• **Instructions to follow**
Could you give the records below again exactly as they stand?

──────── Record set ────────

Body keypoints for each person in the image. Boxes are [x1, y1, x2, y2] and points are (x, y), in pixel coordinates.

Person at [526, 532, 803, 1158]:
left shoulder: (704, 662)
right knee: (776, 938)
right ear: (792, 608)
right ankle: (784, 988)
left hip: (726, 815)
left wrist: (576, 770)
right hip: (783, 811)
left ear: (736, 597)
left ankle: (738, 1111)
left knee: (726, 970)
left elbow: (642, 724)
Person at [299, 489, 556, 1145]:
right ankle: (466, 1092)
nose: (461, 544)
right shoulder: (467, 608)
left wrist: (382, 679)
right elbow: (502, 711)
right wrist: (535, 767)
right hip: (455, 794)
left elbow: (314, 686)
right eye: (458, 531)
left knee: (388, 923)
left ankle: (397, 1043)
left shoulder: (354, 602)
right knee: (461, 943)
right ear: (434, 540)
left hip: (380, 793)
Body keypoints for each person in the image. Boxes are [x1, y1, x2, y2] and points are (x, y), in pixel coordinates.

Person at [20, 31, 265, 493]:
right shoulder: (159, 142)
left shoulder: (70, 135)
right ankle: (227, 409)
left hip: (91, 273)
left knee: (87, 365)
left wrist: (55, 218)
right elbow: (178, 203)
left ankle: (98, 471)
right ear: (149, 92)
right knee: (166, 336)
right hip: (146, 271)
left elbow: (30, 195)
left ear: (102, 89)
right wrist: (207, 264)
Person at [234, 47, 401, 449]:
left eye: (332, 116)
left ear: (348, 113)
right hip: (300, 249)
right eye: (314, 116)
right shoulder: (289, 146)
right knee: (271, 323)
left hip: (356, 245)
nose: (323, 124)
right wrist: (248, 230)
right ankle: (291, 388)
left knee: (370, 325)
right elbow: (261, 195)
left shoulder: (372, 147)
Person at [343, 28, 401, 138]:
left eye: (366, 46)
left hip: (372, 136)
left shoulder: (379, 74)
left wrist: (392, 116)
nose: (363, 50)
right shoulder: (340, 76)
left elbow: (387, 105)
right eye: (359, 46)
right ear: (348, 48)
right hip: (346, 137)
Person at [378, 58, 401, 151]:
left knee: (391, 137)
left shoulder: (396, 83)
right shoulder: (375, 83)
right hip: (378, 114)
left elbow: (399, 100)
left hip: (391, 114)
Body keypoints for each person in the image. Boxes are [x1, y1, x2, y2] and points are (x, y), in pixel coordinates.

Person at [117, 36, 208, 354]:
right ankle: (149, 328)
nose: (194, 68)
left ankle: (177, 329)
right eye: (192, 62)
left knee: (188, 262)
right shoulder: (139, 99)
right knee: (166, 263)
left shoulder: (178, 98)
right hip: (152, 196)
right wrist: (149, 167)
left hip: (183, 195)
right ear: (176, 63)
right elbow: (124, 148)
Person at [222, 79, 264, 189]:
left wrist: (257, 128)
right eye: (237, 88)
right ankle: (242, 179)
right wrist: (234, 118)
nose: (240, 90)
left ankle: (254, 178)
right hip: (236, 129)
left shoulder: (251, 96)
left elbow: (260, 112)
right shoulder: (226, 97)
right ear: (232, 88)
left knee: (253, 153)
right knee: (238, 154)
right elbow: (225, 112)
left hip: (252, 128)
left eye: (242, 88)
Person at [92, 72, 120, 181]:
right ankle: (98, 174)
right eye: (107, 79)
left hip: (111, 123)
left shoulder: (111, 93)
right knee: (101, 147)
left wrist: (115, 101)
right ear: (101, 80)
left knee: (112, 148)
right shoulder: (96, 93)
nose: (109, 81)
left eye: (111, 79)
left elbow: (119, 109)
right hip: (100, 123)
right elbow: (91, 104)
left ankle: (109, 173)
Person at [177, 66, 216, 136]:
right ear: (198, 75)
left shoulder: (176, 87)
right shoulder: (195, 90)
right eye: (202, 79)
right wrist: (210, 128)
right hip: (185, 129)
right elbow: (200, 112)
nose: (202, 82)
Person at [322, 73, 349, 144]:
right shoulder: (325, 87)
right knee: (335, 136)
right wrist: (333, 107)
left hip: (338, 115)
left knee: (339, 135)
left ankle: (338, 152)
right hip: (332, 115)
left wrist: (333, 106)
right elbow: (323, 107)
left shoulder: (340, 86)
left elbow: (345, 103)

────────

• **Answer to this task**
Body keypoints for each person in the image. Boxes are [x1, y1, x2, y2] and points are (x, y), in pixel coordinates.

Person at [526, 532, 803, 1158]:
left shoulder: (704, 662)
right knee: (776, 938)
right ear: (792, 608)
right ankle: (784, 988)
left hip: (726, 815)
left wrist: (576, 770)
right hip: (783, 811)
left ear: (736, 597)
left ankle: (738, 1111)
left knee: (726, 970)
left elbow: (642, 724)
Person at [299, 489, 556, 1145]:
right ankle: (466, 1092)
nose: (461, 544)
right shoulder: (467, 608)
left wrist: (382, 679)
right elbow: (502, 711)
right wrist: (535, 767)
right hip: (455, 794)
left elbow: (314, 686)
right eye: (458, 531)
left knee: (388, 923)
left ankle: (397, 1043)
left shoulder: (354, 602)
right knee: (461, 943)
right ear: (434, 540)
left hip: (380, 793)
Body keypoints for each person in the image. Boxes are [x1, y1, x2, y2] and points are (x, y), in pixel coordinates.

Person at [20, 31, 265, 493]:
right shoulder: (159, 142)
left shoulder: (70, 135)
right ankle: (227, 409)
left hip: (91, 273)
left knee: (87, 365)
left wrist: (55, 218)
right elbow: (178, 203)
left ankle: (98, 471)
right ear: (149, 92)
right knee: (166, 336)
right hip: (146, 271)
left elbow: (30, 195)
left ear: (102, 89)
right wrist: (207, 264)
Person at [234, 47, 401, 449]:
left eye: (332, 116)
left ear: (348, 113)
right hip: (300, 249)
right eye: (314, 116)
right shoulder: (289, 146)
right knee: (271, 323)
left hip: (356, 245)
nose: (323, 124)
right wrist: (248, 230)
right ankle: (291, 388)
left knee: (370, 325)
right elbow: (261, 195)
left shoulder: (372, 147)
Person at [343, 28, 401, 138]:
left eye: (366, 46)
left hip: (372, 136)
left shoulder: (379, 74)
left wrist: (392, 116)
nose: (363, 50)
right shoulder: (340, 76)
left elbow: (387, 105)
right eye: (359, 46)
right ear: (348, 48)
right hip: (346, 137)
Person at [378, 58, 401, 151]:
left knee: (391, 137)
left shoulder: (396, 83)
right shoulder: (375, 83)
right hip: (378, 114)
left elbow: (399, 100)
left hip: (391, 114)
Body keypoints for each person in the image. Boxes are [x1, y1, x2, y2] and points are (x, y), in pixel coordinates.

Person at [117, 36, 208, 354]:
right ankle: (149, 328)
nose: (194, 68)
left ankle: (177, 329)
right eye: (192, 62)
left knee: (188, 262)
right shoulder: (139, 99)
right knee: (166, 263)
left shoulder: (178, 98)
right hip: (152, 196)
right wrist: (149, 167)
left hip: (183, 195)
right ear: (176, 63)
right elbow: (124, 148)
Person at [222, 79, 264, 189]:
left wrist: (257, 128)
right eye: (237, 88)
right ankle: (242, 179)
right wrist: (234, 118)
nose: (240, 90)
left ankle: (254, 178)
right hip: (236, 129)
left shoulder: (251, 96)
left elbow: (260, 112)
right shoulder: (226, 97)
right ear: (232, 88)
left knee: (253, 153)
right knee: (238, 154)
right elbow: (225, 112)
left hip: (252, 128)
left eye: (242, 88)
Person at [92, 72, 120, 181]:
right ankle: (98, 174)
right eye: (107, 79)
left hip: (111, 123)
left shoulder: (111, 93)
right knee: (101, 147)
left wrist: (115, 101)
right ear: (101, 80)
left knee: (112, 148)
right shoulder: (96, 93)
nose: (109, 81)
left eye: (111, 79)
left elbow: (119, 109)
right hip: (100, 123)
right elbow: (91, 104)
left ankle: (109, 173)
Person at [177, 66, 216, 136]:
right ear: (198, 75)
left shoulder: (176, 87)
right shoulder: (195, 90)
right eye: (202, 79)
right wrist: (210, 128)
right hip: (185, 129)
right elbow: (200, 112)
nose: (202, 82)
Person at [322, 73, 349, 144]:
right shoulder: (325, 87)
right knee: (335, 136)
right wrist: (333, 107)
left hip: (338, 115)
left knee: (339, 135)
left ankle: (338, 152)
right hip: (332, 115)
left wrist: (333, 106)
right elbow: (323, 107)
left shoulder: (340, 86)
left elbow: (345, 103)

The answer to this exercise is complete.